• _LISTED ENTRIES_

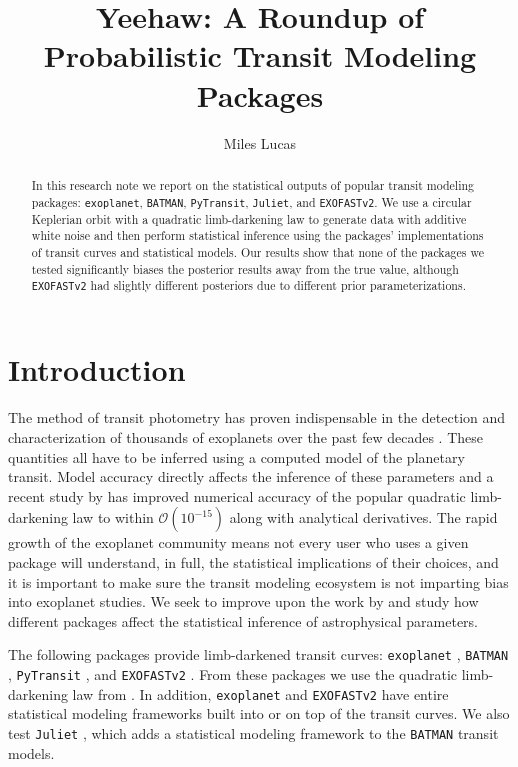 \documentclass[RNAAS]{aastex631}
\begin{document}
\title{Yeehaw: A Roundup of Probabilistic Transit Modeling Packages}


\author[0000-0001-6341-310X]{Miles Lucas}


\begin{abstract}
In this research note we report on the statistical outputs of popular transit modeling packages: \texttt{exoplanet}, \texttt{BATMAN}, \texttt{PyTransit}, \texttt{Juliet}, and \texttt{EXOFASTv2}. We use a circular Keplerian orbit with a quadratic limb-darkening law to generate data with additive white noise and then perform statistical inference using the packages' implementations of transit curves and statistical models. Our results show that none of the packages we tested significantly biases the posterior results away from the true value, although \texttt{EXOFASTv2} had slightly different posteriors due to different prior parameterizations.
\end{abstract}

\section{Introduction} 

The method of transit photometry has proven indispensable in the detection and characterization of thousands of exoplanets over the past few decades \citep{2007prpl.conf..701C,2009IAUS..253...99W,2010exop.book...55W,2010trex.book.....H}. These quantities all have to be inferred using a computed model of the planetary transit. Model accuracy directly affects the inference of these parameters and a recent study by \citet{2020AJ....159..123A} has improved numerical accuracy of the popular quadratic limb-darkening law \citep{2002ApJ...580L.171M} to within $\mathcal{O}(10^{-15})$ along with analytical derivatives. The rapid growth of the exoplanet community means not every user who uses a given package will understand, in full, the statistical implications of their choices, and it is important to make sure the transit modeling ecosystem is not imparting bias into exoplanet studies. We seek to improve upon the work by \citet{2020AJ....159..123A} and study how different packages affect the statistical inference of astrophysical parameters.

The following packages provide limb-darkened transit curves: \texttt{exoplanet} \citep{2019ascl.soft10005F}, \texttt{BATMAN} \citep{2015PASP..127.1161K}, \texttt{PyTransit} \citep{Parviainen2015}, and \texttt{EXOFASTv2} \citep{2019arXiv190709480E}. From these packages we use the quadratic limb-darkening law from \citet{2002ApJ...580L.171M}. In addition, \texttt{exoplanet} and \texttt{EXOFASTv2} have entire statistical modeling frameworks built into or on top of the transit curves. We also test \texttt{Juliet} \citep{2019MNRAS.490.2262E}, which adds a statistical modeling framework to the \texttt{BATMAN} transit models.
\end{document}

• _TASK TO CARRY OUT_
Leave the pictures out and reproduce each record exactly as written.

• _YOUR SOLUTION_
 \documentclass[RNAAS]{aastex631}
\begin{document}
\title{Yeehaw: A Roundup of Probabilistic Transit Modeling Packages}


\author[0000-0001-6341-310X]{Miles Lucas}


\begin{abstract}
In this research note we report on the statistical outputs of popular transit modeling packages: \texttt{exoplanet}, \texttt{BATMAN}, \texttt{PyTransit}, \texttt{Juliet}, and \texttt{EXOFASTv2}. We use a circular Keplerian orbit with a quadratic limb-darkening law to generate data with additive white noise and then perform statistical inference using the packages' implementations of transit curves and statistical models. Our results show that none of the packages we tested significantly biases the posterior results away from the true value, although \texttt{EXOFASTv2} had slightly different posteriors due to different prior parameterizations.
\end{abstract}

\section{Introduction} 

The method of transit photometry has proven indispensable in the detection and characterization of thousands of exoplanets over the past few decades \citep{2007prpl.conf..701C,2009IAUS..253...99W,2010exop.book...55W,2010trex.book.....H}. These quantities all have to be inferred using a computed model of the planetary transit. Model accuracy directly affects the inference of these parameters and a recent study by \citet{2020AJ....159..123A} has improved numerical accuracy of the popular quadratic limb-darkening law \citep{2002ApJ...580L.171M} to within $\mathcal{O}(10^{-15})$ along with analytical derivatives. The rapid growth of the exoplanet community means not every user who uses a given package will understand, in full, the statistical implications of their choices, and it is important to make sure the transit modeling ecosystem is not imparting bias into exoplanet studies. We seek to improve upon the work by \citet{2020AJ....159..123A} and study how different packages affect the statistical inference of astrophysical parameters.

The following packages provide limb-darkened transit curves: \texttt{exoplanet} \citep{2019ascl.soft10005F}, \texttt{BATMAN} \citep{2015PASP..127.1161K}, \texttt{PyTransit} \citep{Parviainen2015}, and \texttt{EXOFASTv2} \citep{2019arXiv190709480E}. From these packages we use the quadratic limb-darkening law from \citet{2002ApJ...580L.171M}. In addition, \texttt{exoplanet} and \texttt{EXOFASTv2} have entire statistical modeling frameworks built into or on top of the transit curves. We also test \texttt{Juliet} \citep{2019MNRAS.490.2262E}, which adds a statistical modeling framework to the \texttt{BATMAN} transit models.
\end{document}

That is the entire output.